**Excerpt:**
Overcoming this limitation by adding macromolecular
weight is not a new concept, but determining the
precise weight to achieve optimal drug concentration
has proved difficult, he said. Chilkoti and his colleagues
in the department of biomedical engineering and radiation
oncology at Duke measured the tumor permeability,
penetration and accumulation of various macromolecular
weights in mouse tumors. The drug carrier they studied
was dextran, essentially a chainlike string of sugar
molecules.
By measuring a range of dextran molecular weights
in a three-dimensional model and over 30 minutes
instead of a single time point, they determined the
optimal weight for tumor permeability, penetration
and accumulation.
"No one has previously quantified the process of
three-dimensional penetration and accumulation as
it occurs -- information that is critical to achieving
optimal results," said Matthew Dreher, a graduate
student in biomedical engineering and lead author
of the study. "We quantified tumor blood vessel permeability
and we examined precisely where in the tumor the
macromolecular molecules accumulated."

**To do:** From the excerpt on drug carriers in tumors, extract the passage that starts with the words "By measuring a" and ends with "and accumulation.", copying it word for word.

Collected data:
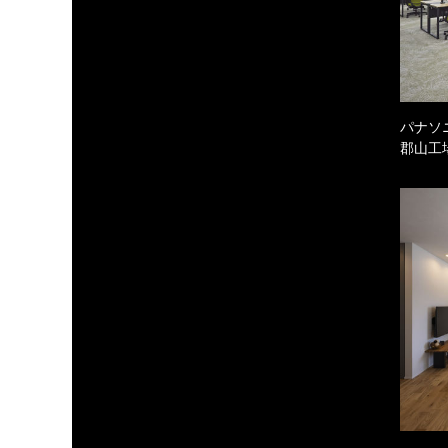
パナソ
郡山工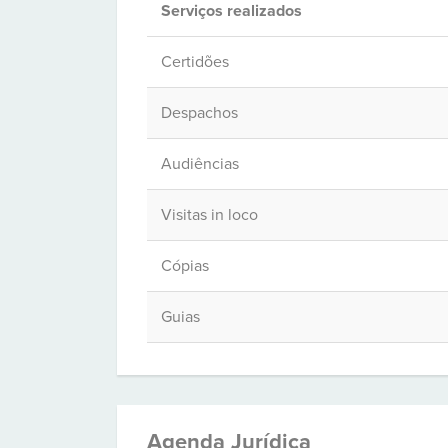
Serviços realizados
Certidões
Despachos
Audiências
Visitas in loco
Cópias
Guias
Agenda Jurídica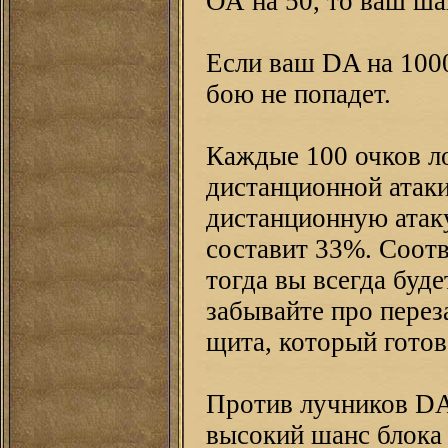
ОА на 50, то ваш ша
Если ваш DA на 1000
бою не попадет.
Каждые 100 очков л
дистанционной атаки
дистанционную атаку
составит 33%. Соотв
тогда вы всегда буд
забывайте про перез
щита, который готов
Против лучников DA 
высокий шанс блока 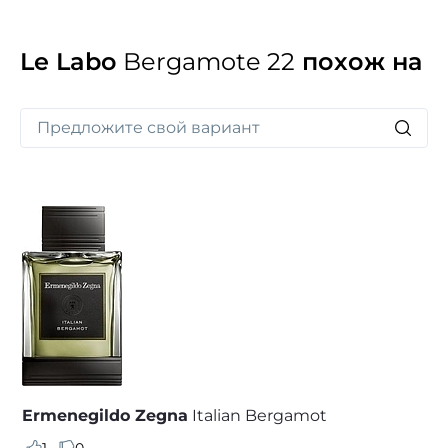
Le Labo
Bergamote 22
похож на
Ermenegildo Zegna
Italian Bergamot
1
0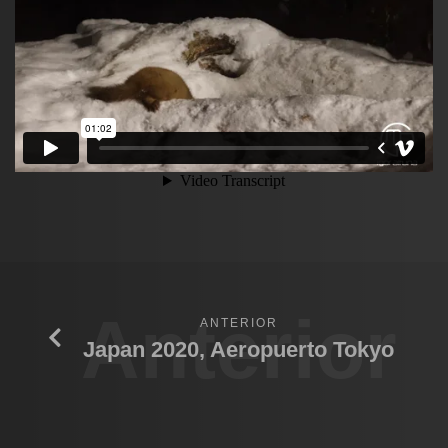
Anterior
ANTERIOR
Japan 2020, Aeropuerto Tokyo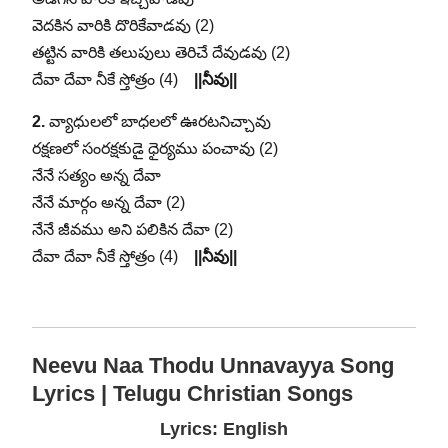
వెదకిన వారికి దొరికేవాడవు (2)
తట్టిన వారికి తలుపులు తెరిచే దేవుడవు (2)
దేవా దేవా నీకే స్తోత్రం (4)
||నీవు||
2.
వ్యాధులలో బాధలలో ఊరటనిచ్చావు
రక్షణలో సంరక్షకుడై ధైర్యము పంచావు (2)
నేనే సత్యం అన్న దేవా
నేనే మార్గం అన్న దేవా (2)
నేనే జీవము అని పలికిన దేవా (2)
దేవా దేవా నీకే స్తోత్రం (4)
||నీవు||
Neevu Naa Thodu Unnavayya Song
Lyrics | Telugu Christian Songs
Lyrics: English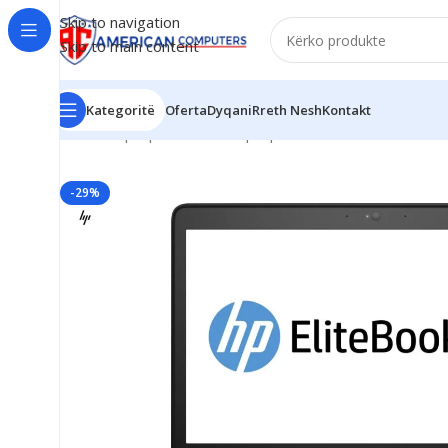
Skip to navigation
Skip to main content
Kategoritë
Oferta
Dyqani
Rreth Nesh
Kontakt
Kreu
/
Laptop
/
Business Laptop
/
HP EliteBook 755 G2 
-29%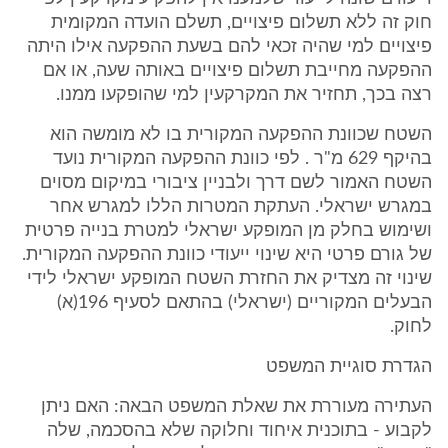
חוק זה ללא תשלום פיצויים, תשלם הועדה המקומית
פיצויים למי שהיה זכאי להם בשעת ההפקעה אילו היתה
ההפקעה מחייבת תשלום פיצויים באותה שעה, או אם
רצה בכך, תחזיר את המקרקעין למי שהופקעו ממנו.
השטח שכוונת ההפקעה המקורית בו לא מומשה הוא
בהיקף 629 מ"ר . לפי כוונת ההפקעה המקורית נועד
השטח האמור לשם דרך ולבניין ציבורי במיקום מסוים
במגרש ישראלי. העתקת המטרות הללו למגרש אחר
ושימוש בחלק מן המופקע ישראלי למטרת בנייה פרטית
של גורם פרטי היא שינוי ייעודי כוונת ההפקעה המקורית.
שינוי זה מצדיק את החזרת השטח המופקע ישראלי לידי
הבעלים המקוריים (ישראלי) בהתאם לסעיף 196(א)
לחוק.
הגדרת סוגיית המשפט
העתירה מעוררת את שאלת המשפט הבאה: האם ניתן
לקבוע - בתוכנית איחוד וחלוקה שלא בהסכמה, שלה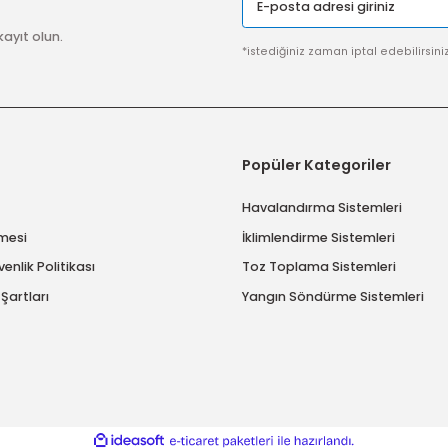
SSL SERTİFİKASI
Güvenli ödeme sistemi ile
alışverişlerinize %100 güvence
Gönder
imize kayıt olun.
*istediğiniz zaman ip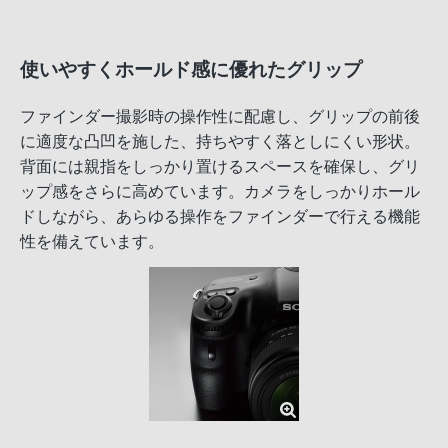
使いやすくホールド感に優れたグリップ
ファインダー撮影時の操作性に配慮し、グリップの前後
に適度な凸凹を施した、持ちやすく落としにくい形状。
背面には親指をしっかり置けるスペースを確保し、グリ
ップ感をさらに高めています。カメラをしっかりホール
ドしながら、あらゆる操作をファインダーで行える機能
性を備えています。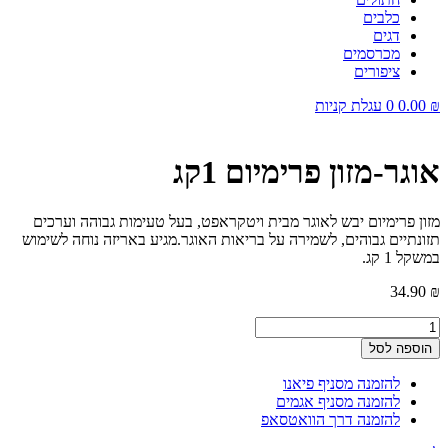
כלבים
דגים
מכרסמים
ציפורים
₪
0.00
0
עגלת קניות
אוגר-מזון פרימיום 1קג
מזון פרימיום יבש לאוגר מבית ויטקראפט, בעל טעימות גבוהה וערכים
תזונתיים גבוהים, לשמירה על בריאות האוגר.מגיע באריזה נוחה לשימוש
במשקל 1 קג.
34.90
₪
כמות
של
הוספה לסל
אוגר-מזון
פרימיום
להזמנה מסניף פיאנו
1קג
להזמנה מסניף אגמים
להזמנה דרך הוואטסאפ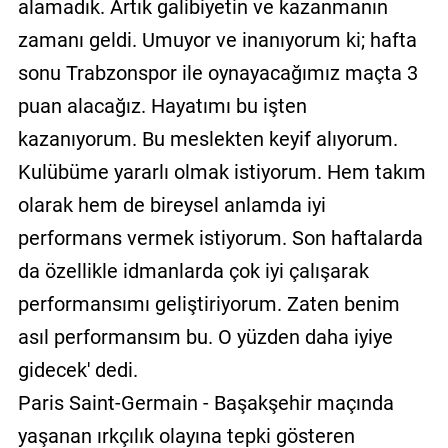
alamadık. Artık galibiyetin ve kazanmanın
zamanı geldi. Umuyor ve inanıyorum ki; hafta
sonu Trabzonspor ile oynayacağımız maçta 3
puan alacağız. Hayatımı bu işten
kazanıyorum. Bu meslekten keyif alıyorum.
Kulübüme yararlı olmak istiyorum. Hem takım
olarak hem de bireysel anlamda iyi
performans vermek istiyorum. Son haftalarda
da özellikle idmanlarda çok iyi çalışarak
performansımı geliştiriyorum. Zaten benim
asıl performansım bu. O yüzden daha iyiye
gidecek' dedi.
Paris Saint-Germain - Başakşehir maçında
yaşanan ırkçılık olayına tepki gösteren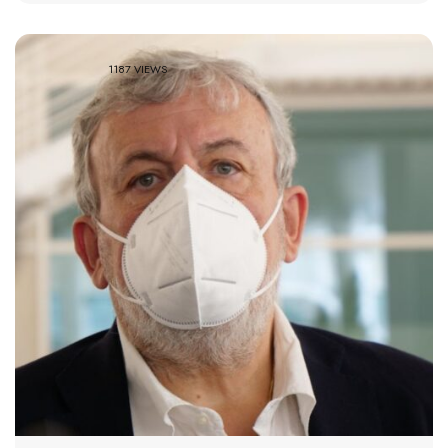
1187 VIEWS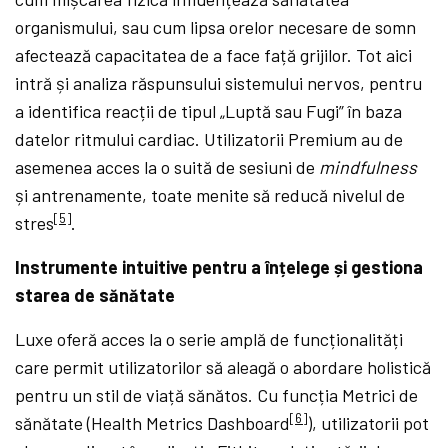
organismului, sau cum lipsa orelor necesare de somn
afectează capacitatea de a face față grijilor. Tot aici
intră și analiza răspunsului sistemului nervos, pentru
a identifica reacții de tipul „Luptă sau Fugi” în baza
datelor ritmului cardiac. Utilizatorii Premium au de
asemenea acces la o suită de sesiuni de
mindfulness
și antrenamente, toate menite să reducă nivelul de
[5]
stres
.
Instrumente intuitive pentru a înțelege și gestiona
starea de sănătate
Luxe oferă acces la o serie amplă de funcționalități
care permit utilizatorilor să aleagă o abordare holistică
pentru un stil de viață sănătos. Cu funcția Metrici de
[6]
sănătate (Health Metrics Dashboard
), utilizatorii pot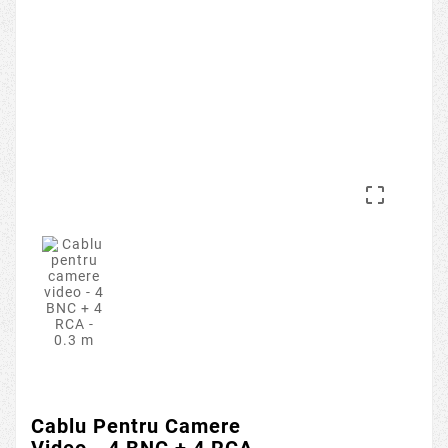

Cablu Pentru Camere
Video - 4 BNC + 4 RCA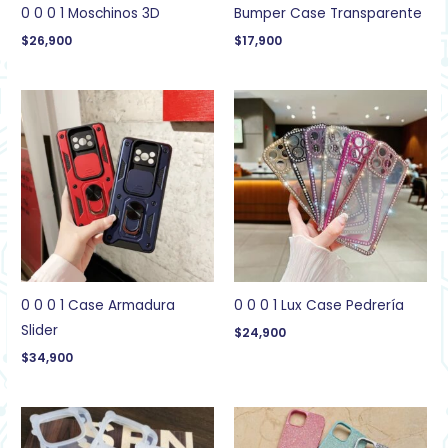
0 0 0 1 Moschinos 3D
Bumper Case Transparente
$
26,900
$
17,900
0 0 0 1 Case Armadura
0 0 0 1 Lux Case Pedrería
Slider
$
24,900
$
34,900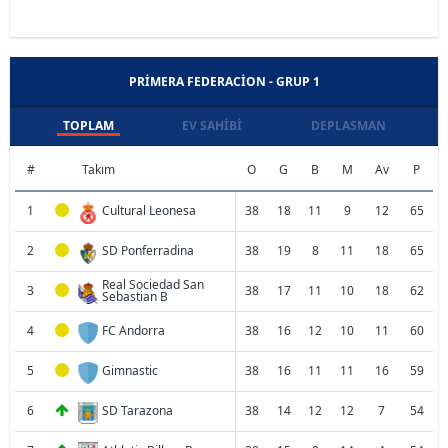
PRIMERA FEDERACION - GRUP 1
TOPLAM
EV SAHIBI
DEPLASMAN
#
Takım
O
G
B
M
Av
P
1
Cultural Leonesa
38
18
11
9
12
65
2
SD Ponferradina
38
19
8
11
18
65
Real Sociedad San
3
38
17
11
10
18
62
Sebastian B
4
FC Andorra
38
16
12
10
11
60
5
Gimnastic
38
16
11
11
16
59
6
SD Tarazona
38
14
12
12
7
54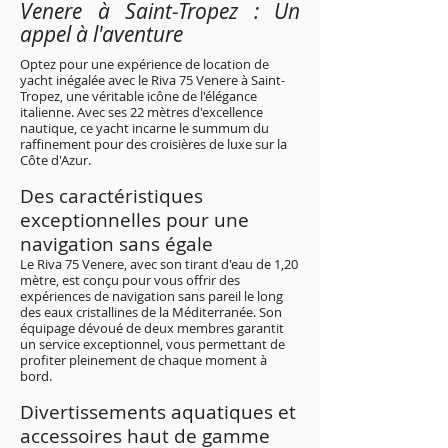
Venere à Saint-Tropez : Un
appel à l'aventure
Optez pour une expérience de location de
yacht inégalée avec le Riva 75 Venere à Saint-
Tropez, une véritable icône de l'élégance
italienne. Avec ses 22 mètres d'excellence
nautique, ce yacht incarne le summum du
raffinement pour des croisières de luxe sur la
Côte d'Azur.
Des caractéristiques
exceptionnelles pour une
navigation sans égale
Le Riva 75 Venere, avec son tirant d'eau de 1,20
mètre, est conçu pour vous offrir des
expériences de navigation sans pareil le long
des eaux cristallines de la Méditerranée. Son
équipage dévoué de deux membres garantit
un service exceptionnel, vous permettant de
profiter pleinement de chaque moment à
bord.
Divertissements aquatiques et
accessoires haut de gamme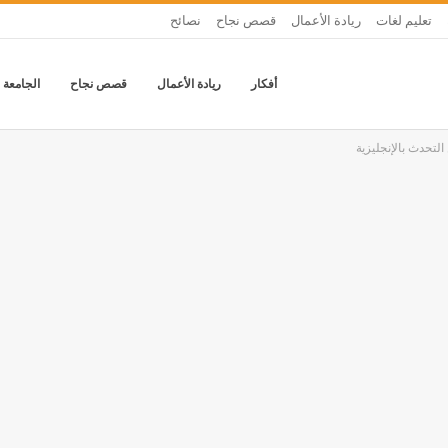
تعليم لغات
ريادة الأعمال
قصص نجاح
نصائح
أفكار
ريادة الأعمال
قصص نجاح
الجامعة 
 التحدث بالإنجليزية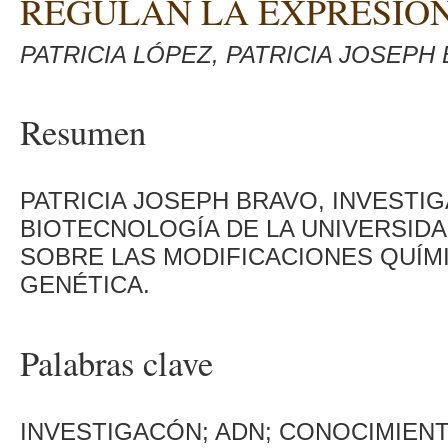
REGULAN LA EXPRESIÓ
PATRICIA LÓPEZ, PATRICIA JOSEPH
Resumen
PATRICIA JOSEPH BRAVO, INVESTI
BIOTECNOLOGÍA DE LA UNIVERSIDA
SOBRE LAS MODIFICACIONES QUÍM
GENÉTICA.
Palabras clave
INVESTIGACÓN; ADN; CONOCIMIENT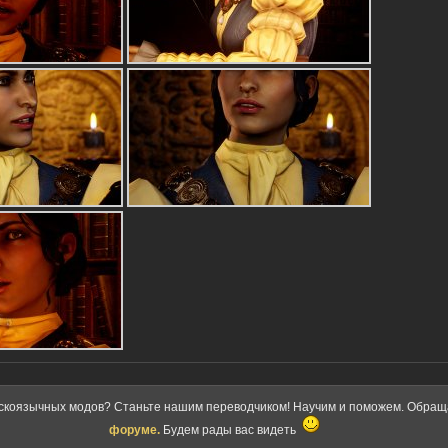
скоязычных модов? Станьте нашим переводчиком! Научим и поможем. Обра
форуме.
Будем рады вас видеть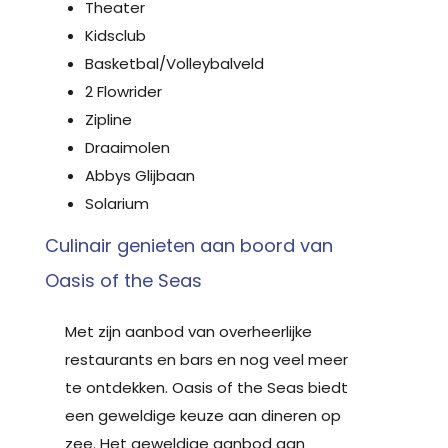
Theater
Kidsclub
Basketbal/Volleybalveld
2 Flowrider
Zipline
Draaimolen
Abbys Glijbaan
Solarium
Culinair genieten aan boord van
Oasis of the Seas
Met zijn aanbod van overheerlijke
restaurants en bars en nog veel meer
te ontdekken. Oasis of the Seas biedt
een geweldige keuze aan dineren op
zee. Het geweldige aanbod aan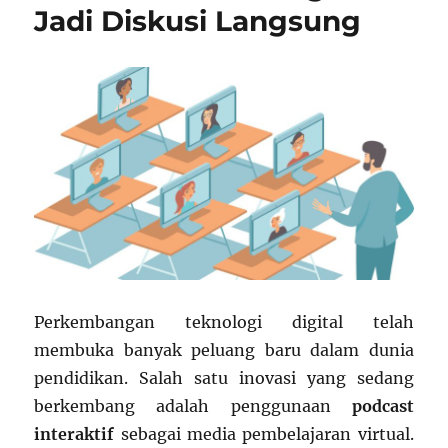
Jadi Diskusi Langsung
Perkembangan teknologi digital telah
membuka banyak peluang baru dalam dunia
pendidikan. Salah satu inovasi yang sedang
berkembang adalah penggunaan
podcast
interaktif
sebagai media pembelajaran virtual.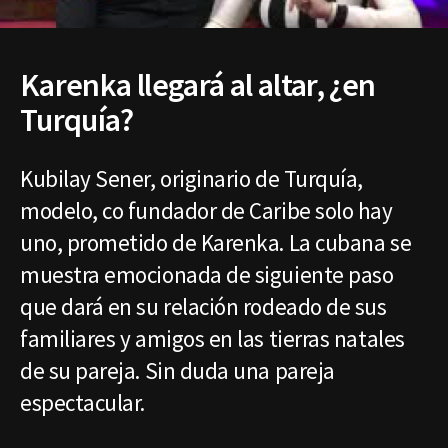
Karenka llegará al altar, ¿en
Turquía?
Kubilay Sener, originario de Turquía,
modelo, co fundador de Caribe solo hay
uno, prometido de Karenka. La cubana se
muestra emocionada de siguiente paso
que dará en su relación rodeado de sus
familiares y amigos en las tierras natales
de su pareja. Sin duda una pareja
espectacular.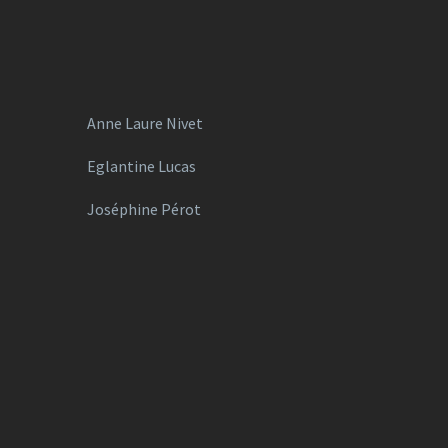
Anne Laure Nivet
Eglantine Lucas
Joséphine Pérot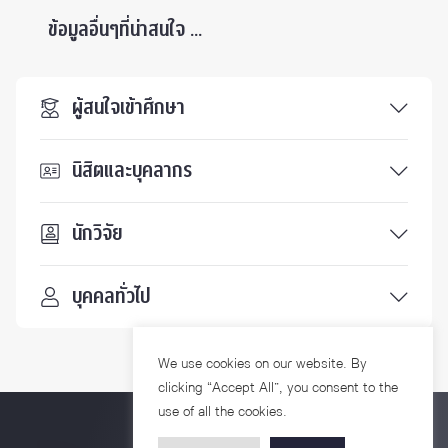
ข้อมูลอื่นๆที่น่าสนใจ ...
ผู้สนใจเข้าศึกษา
นิสิตและบุคลากร
นักวิจัย
บุคคลทั่วไป
We use cookies on our website. By
clicking “Accept All”, you consent to the
use of all the cookies.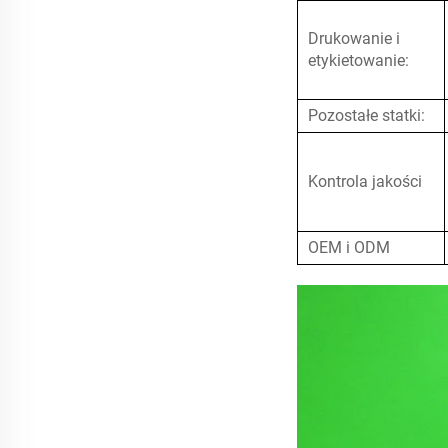
Drukowanie i
etykietowanie:
Pozostałe statki:
Kontrola jakości
OEM i ODM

**The answer:**
By measuring a range of dextran molecular weights
in a three-dimensional model and over 30 minutes
instead of a single time point, they determined the
optimal weight for tumor permeability, penetration
and accumulation.